Explaining the India – China Wealth Gap

As of 2011, China had a per-capita GDP (PPP) around $8400 per year while India’s per-capita GDP was  $3700. China has routinely exceeded 10% real annual GDP growth over the last two decades, and India’s GDP growth has been impressive, it has rarely exceeded 8%. China’s growth has exceeded India’s since its economic liberalization, but its turn towards capitalism also began earlier. China’s Deng Xiaoping began to liberalize China’s economy beginning in 1978, while in India P.V. Narasimha Rao and Manmohan Singh were not able to bring about serious economic reform until 1991. If India had liberalized at the same time as China, how much narrower would the wealth gap be? How much of the income gap between India and China is explained simply by timing?

Over the 13 years from 1979 to 1992, India’s per capita GDP (PPP) roughly doubled from $480 to $972, at an annualized per-capita GDP growth rate of 5% for the period. China’s economy averaged 10% growth over this same period! Since 2002, India’s per-capita GDP growth has averaged 9.5% on a PPP basis [1]. If India had grown at its more recent average of 9.5% per year over that period, per capita GDP would have risen to $1562 by 1992 – and India’s economy would be over double the size that it is today [2]. Fast-forward to the present, and this earlier liberalization would have led to a current per-capita GDP of $6000 in India, almost double current levels and in the same range (of middle income nations) as China [3]. One effect experienced in China has been an acceleration of growth post-liberalization – economic growth accelerated as reforms took hold. Had this occurred earlier in India as well, it’s possible that the 90’s and 00’s in India would have benefited from 9.5% GDP growth as well. If we use a 9.5% assumption for India’s growth from 1979 to present, then we get a present-day per-capita GDP in India of $8000 – not substantially different from China [4]!

Despite their huge differences, with China as an autocratic capitalist state and India as the world’s largest democracy, the two nations’ growth paths have not really been that different. All of the differences in government, corruption, infrastructure don’t really seem to have mattered that much, as a simple head start of 13 years drowns it all out. What a difference 13 years makes!

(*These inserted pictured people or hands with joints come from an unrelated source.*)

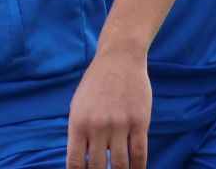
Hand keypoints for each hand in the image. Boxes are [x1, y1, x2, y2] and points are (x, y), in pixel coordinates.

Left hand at [67, 45, 149, 168]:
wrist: (119, 59)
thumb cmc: (96, 84)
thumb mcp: (78, 106)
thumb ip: (78, 132)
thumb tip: (80, 161)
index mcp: (78, 123)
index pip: (76, 162)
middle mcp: (97, 126)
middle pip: (98, 167)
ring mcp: (119, 125)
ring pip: (121, 165)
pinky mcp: (139, 122)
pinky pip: (140, 154)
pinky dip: (139, 168)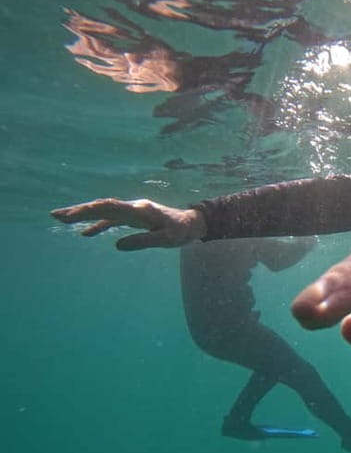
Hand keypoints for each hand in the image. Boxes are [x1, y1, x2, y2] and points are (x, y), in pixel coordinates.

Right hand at [50, 198, 206, 249]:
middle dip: (78, 211)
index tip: (71, 216)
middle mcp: (133, 207)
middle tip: (55, 215)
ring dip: (83, 215)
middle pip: (101, 206)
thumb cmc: (181, 231)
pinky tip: (86, 233)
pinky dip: (98, 225)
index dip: (88, 211)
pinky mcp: (133, 218)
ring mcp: (132, 212)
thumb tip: (117, 245)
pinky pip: (112, 219)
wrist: (192, 223)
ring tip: (61, 219)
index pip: (109, 208)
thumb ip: (143, 241)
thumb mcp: (166, 239)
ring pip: (104, 211)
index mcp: (140, 210)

The good news: India’s development was unnecessarily delayed, but is now well underway.

[0] All of this is based on the World Bank’s purchasing-power parity GDP per-capita data, as provided by Google’s public data service via http://crosscountrymovingcompanies.biz. This is GDP divided by mid-year population and adjusted for the difference in purchasing power in each country (normalized to US prices and quoted in dollars – this gives you a sense for how poor people in these nations really are).

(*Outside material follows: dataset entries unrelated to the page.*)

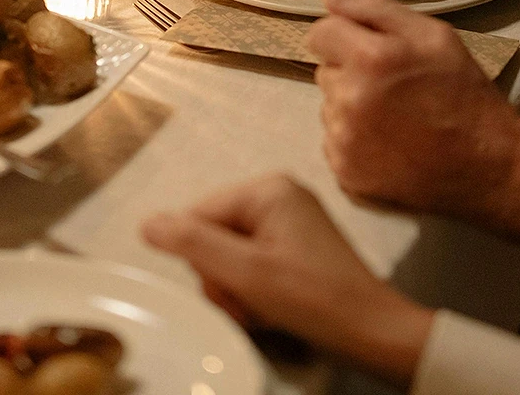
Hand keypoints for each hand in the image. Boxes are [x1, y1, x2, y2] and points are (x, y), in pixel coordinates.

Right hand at [142, 175, 432, 385]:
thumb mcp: (247, 274)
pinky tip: (273, 309)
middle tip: (250, 304)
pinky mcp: (297, 246)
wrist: (373, 332)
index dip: (203, 260)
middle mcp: (277, 195)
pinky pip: (253, 264)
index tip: (231, 289)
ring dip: (238, 291)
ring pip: (231, 256)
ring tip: (264, 311)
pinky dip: (255, 291)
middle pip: (214, 236)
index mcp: (266, 188)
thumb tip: (146, 222)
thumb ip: (193, 245)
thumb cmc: (313, 299)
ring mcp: (289, 220)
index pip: (199, 216)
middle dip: (224, 279)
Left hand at [308, 0, 519, 219]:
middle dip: (350, 71)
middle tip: (392, 85)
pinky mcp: (345, 173)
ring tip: (393, 116)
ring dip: (351, 105)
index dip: (344, 37)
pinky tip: (388, 142)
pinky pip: (334, 141)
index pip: (320, 33)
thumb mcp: (433, 35)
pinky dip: (354, 139)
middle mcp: (348, 100)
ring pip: (329, 106)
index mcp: (369, 58)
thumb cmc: (463, 91)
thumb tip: (328, 0)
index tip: (368, 50)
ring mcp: (345, 141)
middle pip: (325, 70)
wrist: (488, 166)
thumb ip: (376, 10)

[1] From the Google chart, 3582/1723 = India’s economy grew 2.08 times from 2002 through 2010. This equals a compound annual rate of growth of 9.57%.

[2] Take the 9.5% growth rate post-2002, and apply it to the 13-year period starting in 1979 at $480 GDP/capita (PPP). This gives you $1562 by 1992.

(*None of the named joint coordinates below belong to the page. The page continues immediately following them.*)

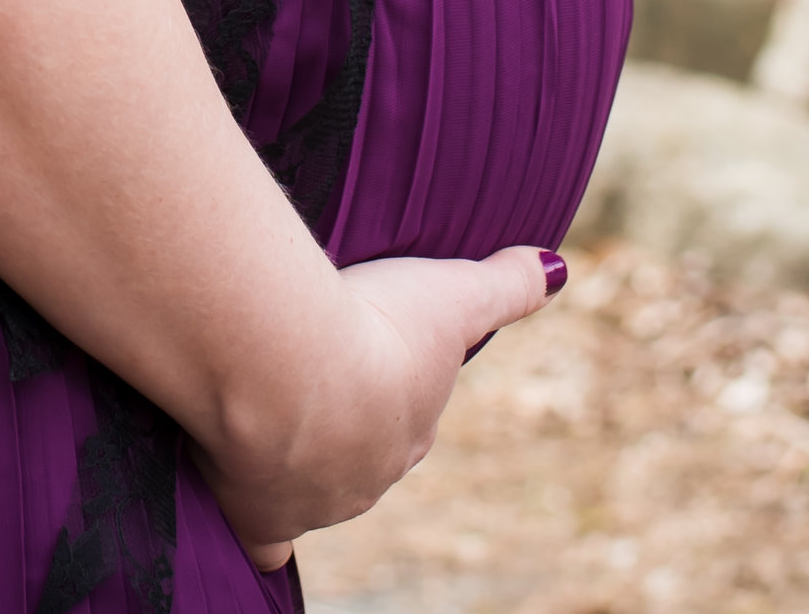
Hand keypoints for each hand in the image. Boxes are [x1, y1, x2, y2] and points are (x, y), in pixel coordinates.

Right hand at [192, 245, 566, 570]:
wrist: (290, 368)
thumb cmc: (373, 326)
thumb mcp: (453, 294)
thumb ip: (507, 285)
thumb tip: (558, 268)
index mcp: (412, 430)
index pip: (406, 417)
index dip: (384, 386)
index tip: (360, 354)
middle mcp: (371, 475)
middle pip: (357, 453)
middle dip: (337, 422)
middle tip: (305, 375)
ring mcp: (317, 502)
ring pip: (311, 488)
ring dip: (292, 456)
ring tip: (266, 413)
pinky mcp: (262, 514)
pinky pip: (264, 539)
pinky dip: (257, 526)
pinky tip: (250, 512)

[3] If we then assume that India’s economy grew exactly as it did historically from  1992 – 2011 (growing 3.8x), and multiply this by 1562 (the new starting point in 1992), then we get a 2011 GDP/capita of $5946.

[4] Now assume that India simply grew at a 9.5% rate from 1979 on – the rate that it has managed from 2002-2011 (a period which includes the financial crisis). This would 1.095 ^ 31 = 16.67x growth. From a starting point of $480 GDP/capita, this would leave India at $8000 GDP/capita (PPP) by year end 2011.

P.S. In researching this post, I noticed that India’s growth rates compare much more favorably in PPP terms than they do in exchange rate terms. This might be explained in part by the fact that the Rupee has been much more volatile than the Yuan over time. While inflation is now rising quickly in both countries, particularly in metro areas, perhaps India has remained less expensive than China over time. Comparing these two graphs shows the difference when comparing unadjusted $ GDP/capita to PPP GDP / capita. I use the PPP measure as it more accurately reflects the quality of life experienced by someone living in either country, since cost matters just as much as income.